Speaking to supporters at Florida Memorial University, Andrew Gillum, Florida Gubernatorial Candidate and the current Mayor of Tallahassee said,

I met [DeSantis] for the first time the other night, and then all of a sudden, without invitation, he was calling me only as Andrew. Between the two of us, he quit his job in Congress — I’m a sitting mayor, and he had the nerve to address me only as Andrew?

Does he not understand how badly arrogant statements like that play out with constituents? How does he think Rep. DeSantis should address him, Mr. Mayor, Mr. Gillum? This remark said more to the voters of Florida about his character than any speech ever could.

This has been a contentious race from the beginning. Within hours of winning the Republican gubernatorial primary, the media pounced on DeSantis’ unfortunate choice of words uttered during an interview on Fox News. He said, “The last thing we need to do is to monkey this up by trying to embrace a socialist agenda with huge tax increases and bankrupting the state.”

It’s no surprise that DeSantis was questioned about his “racism” during last week’s debate.

“Gillum said that while he’s not explicitly calling DeSantis a racist, he’s “simply saying the racists believe he’s a racist.””

Afterward, Gillum told students “I wanted to correct him, y’all, but I didn’t want to be petty. So, we just we pushed all the way through.”

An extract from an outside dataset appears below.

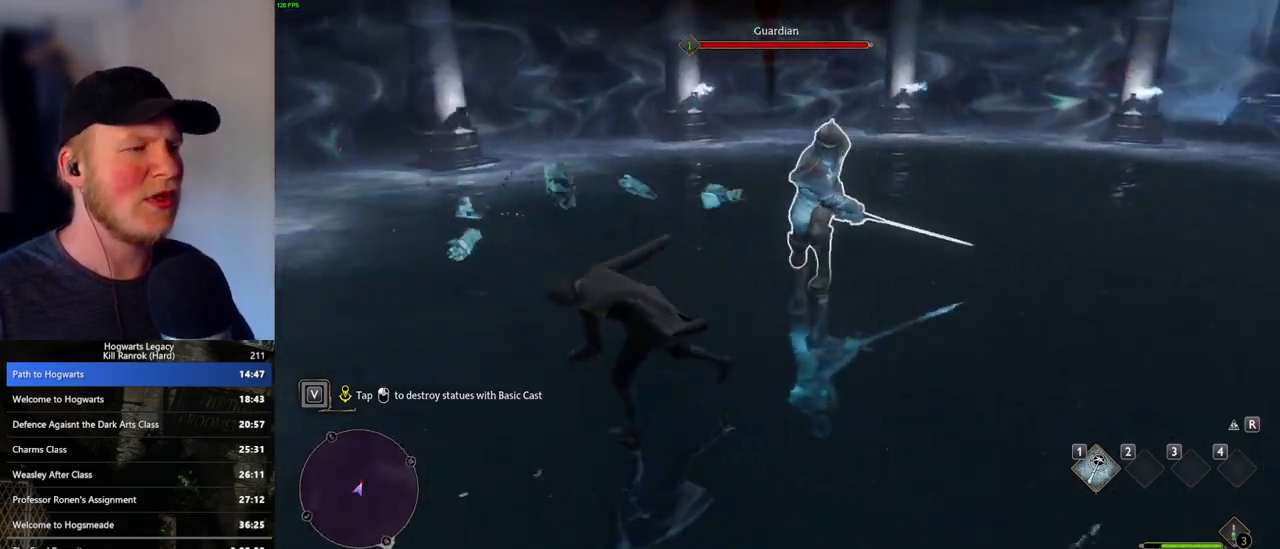
{"keys": [], "mouse": ["left"], "events": [[17, "mouse_left", "down"], [117, "mouse_left", "up"], [217, "mouse_left", "down"], [333, "mouse_left", "up"], [417, "mouse_left", "down"]]}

Rep. Ron DeSantis (R-FL) represented his district in Congress for nearly three terms, resigning in September to devote his time to his gubernatorial campaign. Prior to serving in Congress, DeSantis earned a BA from Yale University, a JD from Harvard and spent four years serving in the Navy.

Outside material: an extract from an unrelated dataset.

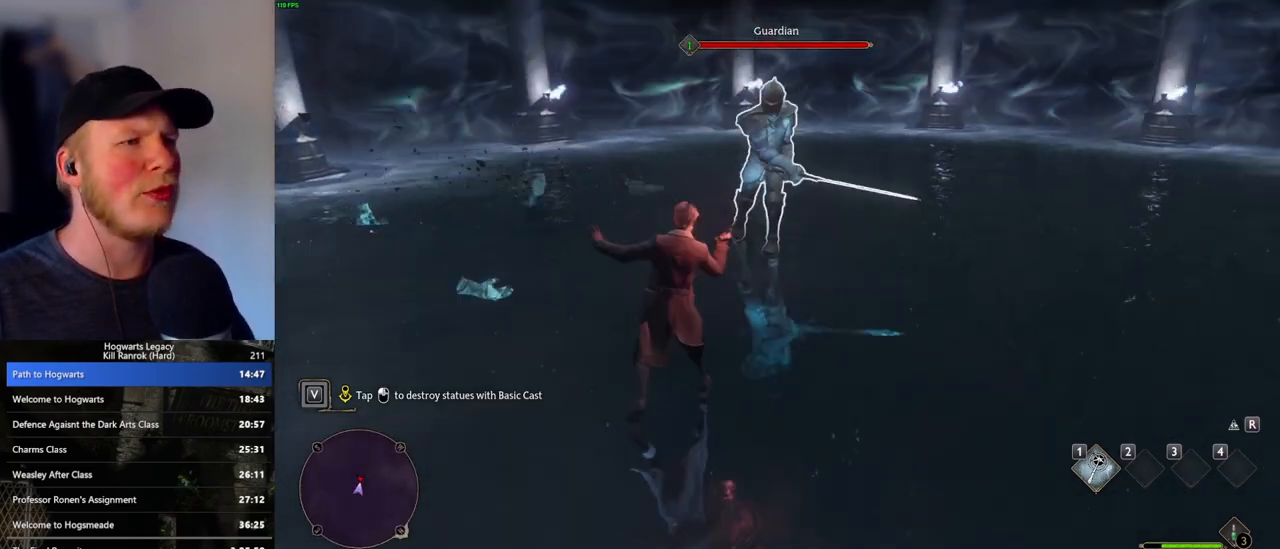
{"keys": [], "mouse": ["left"], "events": [[17, "mouse_left", "up"], [83, "mouse_left", "down"], [200, "mouse_left", "up"], [267, "mouse_left", "down"], [367, "mouse_left", "up"], [450, "mouse_left", "down"]]}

Former Senator George Allen (R-VA) can relate to DeSantis’ current woes. A similar slip of the tongue sunk his reelection bid in 2006. He famously called his opponent’s campaign tracker by the name “macaca.” Even now, when you google “George Allen,” the third result to appear is “George Allen macaca.”

As for Gillum, he repeated a mistake made by former Senator Barbara Boxer (D-CA) in 2009. She is the only other politician whom I’ve ever heard correct an equal for not addressing them with their proper title. During a senate hearing, she corrected a Brigadier General who had addressed her as ma’am, saying, “Do me a favor, can you say ‘senator’ instead of ‘ma’am. It’s just a thing. I worked so hard to get that title, so I’d appreciate it. Thank you.”

Yes, Senator,” said the General. And then Boxer’s comment went viral.

As Gillum’s has. Hopefully, but unlikely, it will damage his current (average) lead over DeSantis of 4.5 points.